License validation still deadlocks under cold-start thread-pool starvation in 16.1.1 (Task.Run sync-over-async, follow-up to #4612) #4640

Description

@matthoneycutt-sm

TL;DR

The Task.Run(...).GetAwaiter().GetResult() sync-over-async added in #4613 (shipped in 16.1.1) does not eliminate the license-validation deadlock. Under a cold-start thread-pool-starvation scenario it makes the deadlock more likely, because the validation now needs a free pool thread to complete while the calling thread blocks on it under the DI singleton-build lock. We captured a full production memory dump on 16.1.1 showing the whole app convoyed behind that one lock with CPU idle.

Environment

  • AutoMapper: 16.1.1 (includes Better async handling of license validation; fixes #4612 #4613)
  • License: valid commercial key configured via cfg.LicenseKey
  • Runtime: ASP.NET Core API on .NET, Azure App Service (IIS in-process / w3wp)
  • DI container: Lamar. IMapper / MapperConfiguration registered as singletons built lazily on first resolve
  • Config size: large, ~1,100+ mapped types, ~615 custom mapping classes built via reflection during MapperConfiguration construction

Relationship to #4612 / #4613

#4612 reported AutoMapper.dll getting locked during Web Deploy on 16.0.0. You traced it to sync-over-async in LicenseAccessor and switched to Task.Run in #4613, shipped in 16.1.1. This issue is that the Task.Run change reduced the problem but didn't eliminate it. Since #4612 is closed and locked, I'm filing a new one for the same root cause.

The current 16.1.1 implementation in src/AutoMapper/Licensing/LicenseAccessor.cs:

var validateResult = Task.Run(() => handler.ValidateTokenAsync(licenseKey, parms))
    .GetAwaiter()
    .GetResult();

with Current => _license ??= Initialize(); and Initialize() calling ValidateKey during the first MapperConfiguration construction.

Expected behavior

A cold-starting instance with a valid commercial license takes traffic without wedging, regardless of how much concurrent load arrives before the MapperConfiguration singleton is built.

Actual behavior

Under a deploy that cold-starts every instance simultaneously into immediate live traffic, all instances wedge at once: CPU sits idle (~12%) while every request thread is parked, waiting on the singleton-build lock held by the one thread blocked inside ValidateKey.

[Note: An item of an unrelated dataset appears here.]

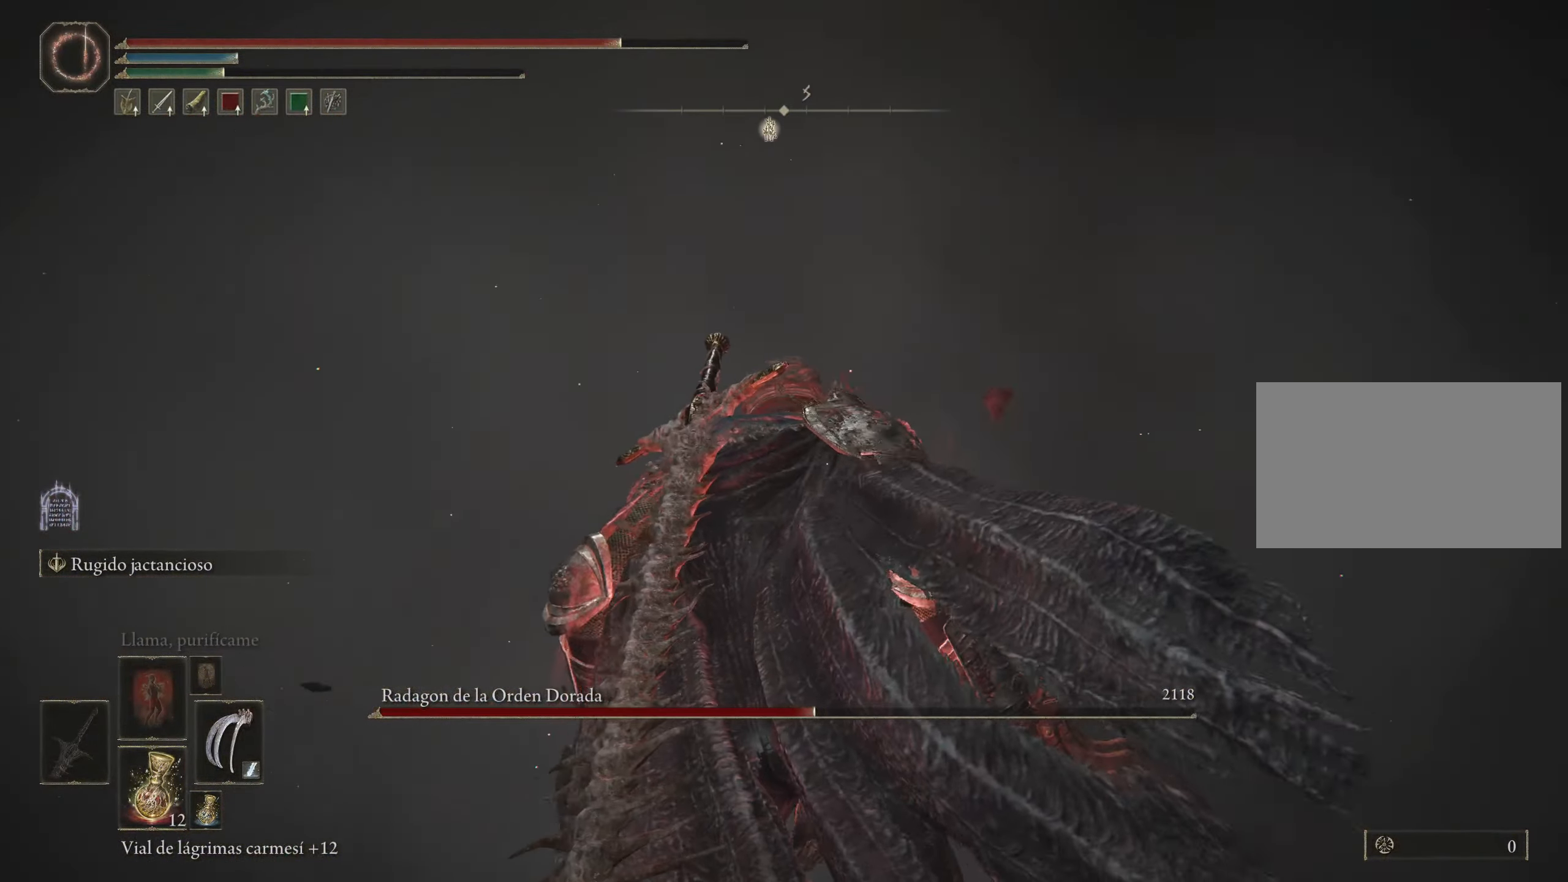
{"keys": [], "mouse": [], "events": [[67, "r", "up"]]}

The instances only recover after a long delay (slow pool thread injection) or an instance recycle.

Why Task.Run(...).GetResult() still deadlocks under pool starvation

  1. Every inbound request resolves IMapper, forcing the lazy singleton build of MapperConfiguration on first hit under Lamar's singleton-build lock.
  2. That build calls LicenseAccessor.ValidateKey, which does Task.Run(() => handler.ValidateTokenAsync(...)).GetAwaiter().GetResult().
  3. Task.Run queues the validation work onto the thread pool and .GetResult() blocks the calling thread until that work item completes, all while the calling thread holds the singleton-build lock.
  4. During cold start the pool is already saturated by the inbound request burst (every request is parked needing IMapper), with no idle threads and only slow hill-climbing thread injection. The queued Task.Run work item therefore can't be scheduled.
  5. The lock holder blocks indefinitely, and every other request convoys behind the singleton lock. The whole process stalls.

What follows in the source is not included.